This project is developed based on DeepCTR :https://github.com/shenweichen/DeepCTR.
You can easy to use the code to design your multi task learning model for multi regression or classification tasks.
Model | Description | Paper |
---|---|---|
Shared-Bottom | Shared-Bottom | Multitask learning(1998) |
ESMM | Entire Space Multi-Task Model | Entire Space Multi-Task Model: An Effective Approach for Estimating Post-Click Conversion Rate(SIGIR'18) |
MMoE | Multi-gate Mixture-of-Experts | Modeling Task Relationships in Multi-task Learning with Multi-gate Mixture-of-Experts(KDD'18) |
CGC | Customized Gate Control | Progressive Layered Extraction (PLE): A Novel Multi-Task Learning (MTL) Model for Personalized Recommendations(RecSys '20) |
PLE | Progressive Layered Extraction | Progressive Layered Extraction (PLE): A Novel Multi-Task Learning (MTL) Model for Personalized Recommendations(RecSys '20) |
from ple import PLE
model = PLE(dnn_feature_columns, num_tasks=2, task_types=['binary', 'regression'],
task_names=['task 1','task 2'], num_levels=2, num_experts_specific=8,
num_experts_shared=4, expert_dnn_units=[64,64], gate_dnn_units=[16,16],
tower_dnn_units_lists=[[32,32],[32,32]])
model.compile("adam", loss=["binary_crossentropy", "mean_squared_error"], metrics=['AUC','mae'])
model.fit(X_train, [y_task1, y_task2], batch_size=256, epochs=5, verbose=2)
pred_ans = model.predict(X_test, batch_size=256)

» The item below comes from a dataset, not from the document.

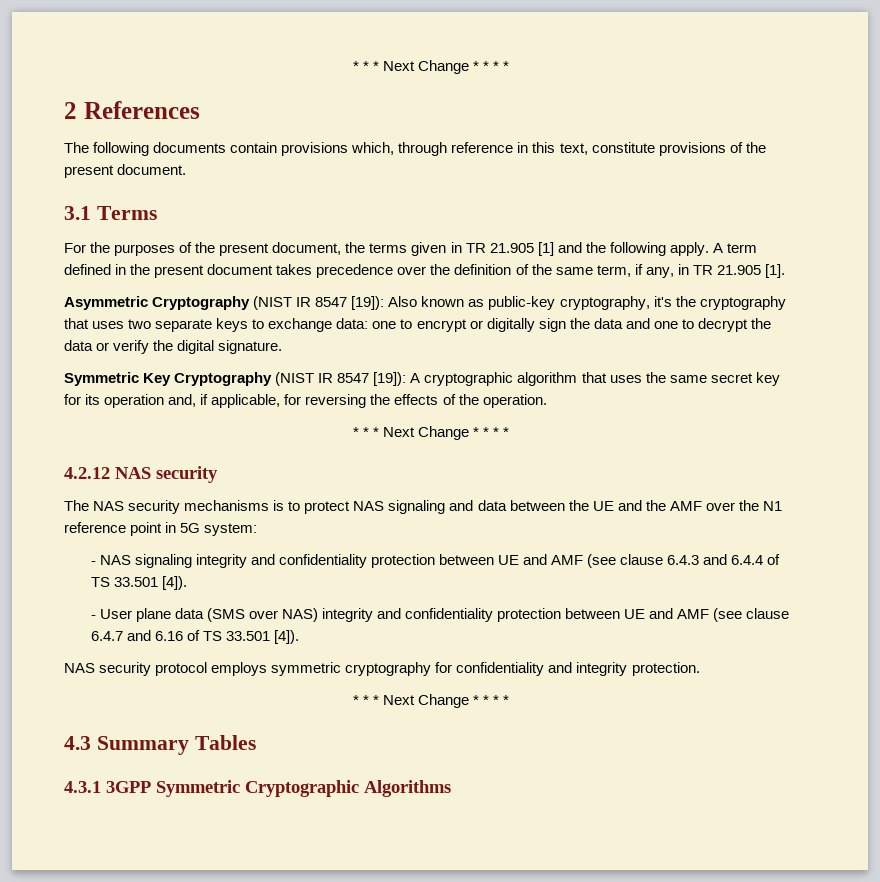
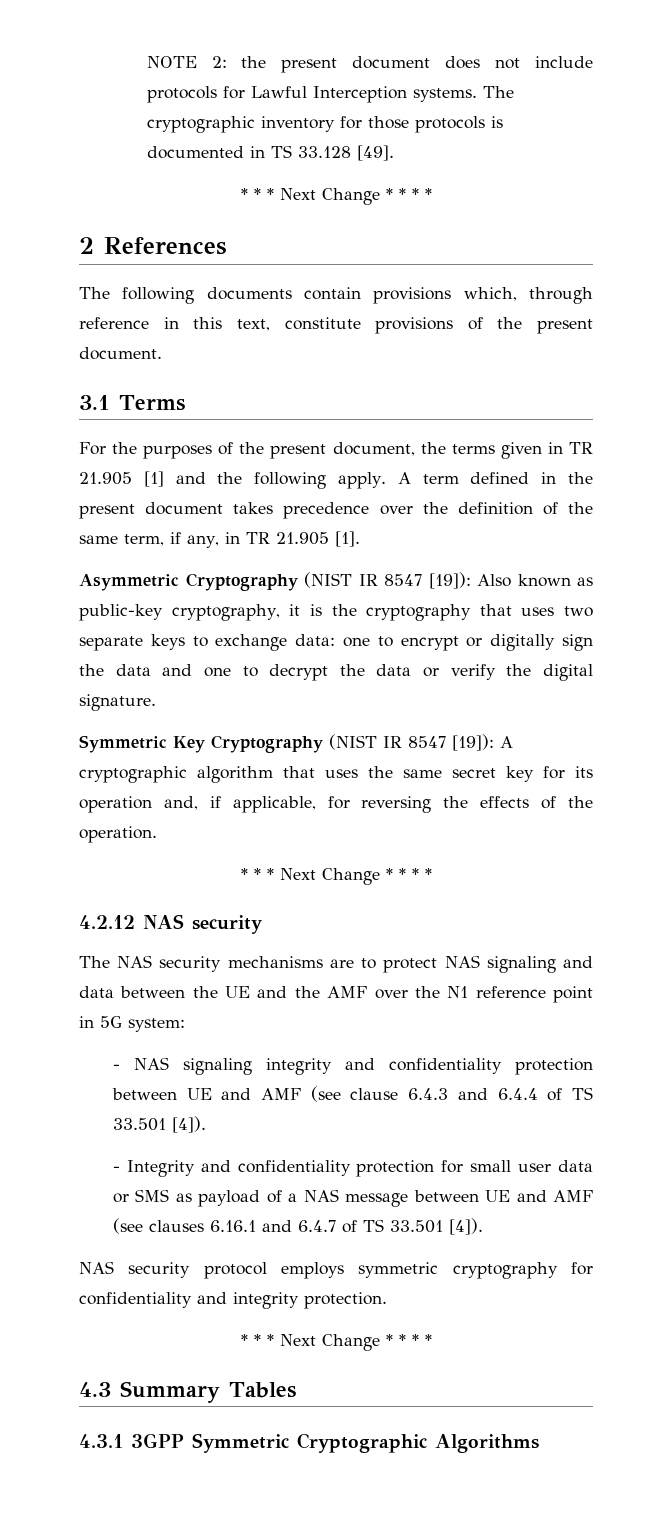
(352, 66) none -> [146,56,593,73] [146,86,514,103] [146,116,503,133] [146,145,394,161] NOTE 2: the present document does not include protocols for Lawful Interception systems. The cryptographic inventory for those protocols is documented in TS 33.128 [49]. //
[653,296,672,307] it's -> [289,604,322,616] it is
[273,500,285,511] is -> [329,959,354,968] are
[99,608,790,622] [90,630,183,641] User plane data (SMS over NAS) integrity and confidentiality protection between UE and AMF (see clause 6.4.7 and 6.16 -> [126,1160,594,1177] [112,1189,593,1207] [112,1218,336,1234] Integrity and confidentiality protection for small user data or SMS as payload of a NAS message between UE and AMF (see clauses 6.16.1 and 6.4.7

Dataset: http://archive.ics.uci.edu/ml/machine-learning-databases/adult/
Task 1: (Classification) aims to predict whether the income exceeds 50K.

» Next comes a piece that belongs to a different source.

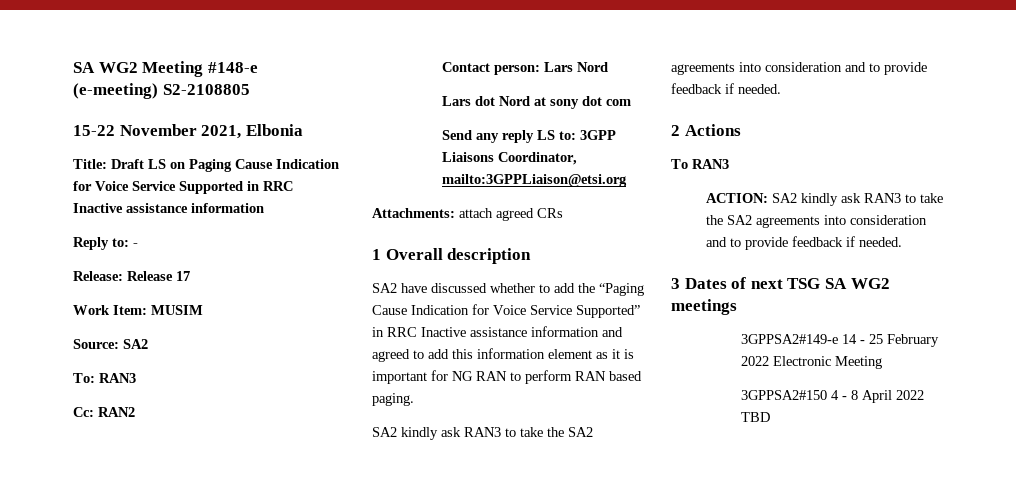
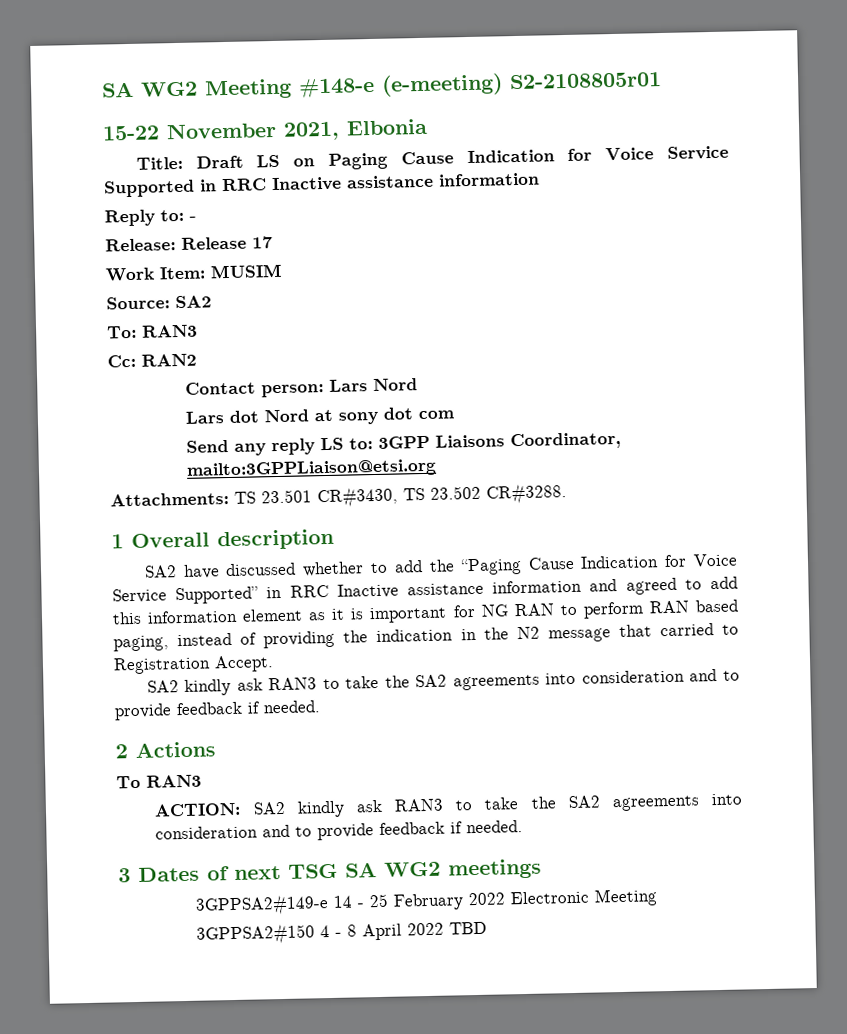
[162,84,250,95] S2-2108805 -> [509,72,662,90] S2-2108805r01
[459,208,563,221] attach agreed CRs -> [234,483,567,509] TS 23.501 CR#3430, TS 23.502 CR#3288.
[372,393,414,406] paging. -> [113,623,739,652] [113,655,274,675] paging, instead of providing the indication in the N2 message that carried to Registration Accept.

Task 2: (Classification) aims to predict this person’s marital status is never married.
Dataset: https://archive.ics.uci.edu/ml/machine-learning-databases/census-income-mld/
Census-income Dataset contains 299,285 samples and 40 features extracted from the 1994 census database.
Task 1: (Classification) aims to predict whether the income exceeds 50K.
Task 2: (Classification) aims to predict this person’s marital status is never married.
Task 1: (Classification) aims to predict whether the education level is at least college.
Task 2: (Classification) aims to predict this person’s marital status is never married.
Experiment Setup (follow MMOE paper) :
#Parameters
learning_rate = 0.01 #Adam
batch_size = 1024
#ESMM
Tower Network: hidden_size=8
#Shared-Bottom
Bottom Network: hidden_size = 16
Tower Network: hidden_size=8
#MMOE
num_experts = 8
Expert Network: hidden_size=16
Tower Network: hidden_size=8
#CGC
num_experts_specific=4
num_experts_shared=4
Expert Network: hidden_size=16
Tower Network: hidden_size=8
#PLE
num_level = 2
Experiment Results (AUC)
Model | Group1 Income |
Group1 Marital Stat |
Group2 Education |
Group2 Marital Stat |
---|---|---|---|---|
Shared-Bottom | 0.9478 | 0.9947 | 0.8745 | 0.9945 |
ESMM | 0.9439 | 0.9904 | 0.8601 | 0.982 |
MMoE | 0.9463 | 0.9937 | 0.8734 | 0.9946 |
CGC | 0.9471 | 0.9947 | 0.8736 | 0.9946 |
PLE | 0.948 | 0.9947 | 0.8737 | 0.9945 |
Notes: We do not implement a hyper-parameter tuner as MMoE paper done. In ESSM experiment, we treat task 2 as CTR and task 1 as CTCVR.